Cuando Mary nació, hacía mucho calor.
El verano en Londres no solía ser así,
pero ese 30 de agosto parecía ser una excepción a la regla. O al menos, eso es
lo que la madre de Mary siempre le dijo.
Mary creció sabiendo que era una chica
especial, y eso no sólo se debía al clima el día de su nacimiento, o a que
tenía una belleza digna de la realeza cuando más bien su familia a penas se
mantenía en los peldaños de la aristocracia gracias al oficio y contactos de su
padre. Mary era especial más bien por este don excepcional que descubrió un día
frio y lluvioso.
Tenía cinco años y eran los primeros días
de marzo, cuando el invierno estaba pronto a convertirse en primavera. Papá
estaba limpiando la entrada principal de la poca nieve que quedaba mientras
mamá preparaba la cena. Mary estaba aburrida porque ninguno de ellos le prestaba
atención, y por eso fue por lo que se detuvo un momento a merodear en el
cobertizo. Y allí fue donde sucedió: cuando vio un nido de pájaros volcado en
la esquina húmeda de la izquierda, detrás de la cortadora de papá. Un pájaro
grande piaba dolorosamente sobre un par de pájaros más pequeños y desnudos;
Mary se acercó y el único animal consciente voló sobre su cabeza y escapó por
un agujero en el techo.
A los pies de Mary estaba ahora sólo un
nido lleno de pájaros muertos.
Los vio con tristeza y cierto horror, no
quería tocarlos, sin embargo, aún contra ella misma, se vio agachándose hasta
quedar de rodillas y tomó a los muertos en sus brazos, acunándolos con cariño.
Sin querer comenzó a llorar.
Las lágrimas pronto bañaron por completo
sus mejillas y se escurrieron más abajo, mojando también su regazo y por ende,
a los pájaros. ¿Cómo podía sucederle esto a alguien tan indefenso y frágil?

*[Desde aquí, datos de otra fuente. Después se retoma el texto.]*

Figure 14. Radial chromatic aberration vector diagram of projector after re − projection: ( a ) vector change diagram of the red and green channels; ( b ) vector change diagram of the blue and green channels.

Al
principio Mary pensó que todo se debía a las inclemencias del clima: el frío
extremo y quizás también la falta de comida, habían llevado a los pájaros a la
muerte segura, pero, observándolos más de cerca, podía ver claramente que el
nido estaba maltratado y los cadáveres no estaba del todo completos.
Un trozo de ala faltaba.
Una patita rota.
Una cuenca vacía.
¡Oh! Alguien los había asesinado…
Probablemente otro pájaro más grande y hambriento. Un cuervo, tal vez.
No fue por conocimientos adquiridos, Mary
era sólo una niña que apenas comenzaba a leer después de todo, pero esa noche,
luego de la cena, se escabulló en su habitación con los cadáveres de los
pájaros. Dibujó en su libreta —lo más detalladamente que pudo— al pájaro grande
que parecía ser el padre o madre de ellos y se puso manos a la obra.
¿Por qué lo hacía?
Quizás era compasión, Mary nunca reflexionó
en eso ni siquiera cuando creció, pero algo en su interior siempre le dijo que
podía arreglarlo: la muerte. Que eso era algo a lo que no debía temerle porque
podía controlarlo si quería.
Y Mary quiso.
Muchas veces.
Su primera vez fueron los pájaros.
Luego lo intentó con insectos, como las
abejas y las hormigas.
Siguieron entonces animales domésticos;
alguna pandilla de gatos o perros callejeros que tenían conflictos entre ellos.
Que habían sido envenenados por algún carnicero o vecino cruel y harto.
Su don era también su secreto. Aprendió a
la mala que era tan especial que el mundo no estaba listo para verla actuar.
Eso hasta que llegó este hombre ruso a su
guarida y le sonrió a sus cualidades, la elogió con palabras que jamás creyó
alguien le diría y le dio un propósito.
Darle vida a ese otro hombre.
Y Mary lo hizo porque cuando le contaron
su historia y todo el dolor por el que en vida pasó, volvió a sentirse como la
primera vez con los pájaros. La empatía y la calidez del mundo entonces se
juntaron en sus manos de madre.
Las manos de la vida.
Habilidad
especial: Frankenstein.
***
Usaré a este personaje alguna vez ><!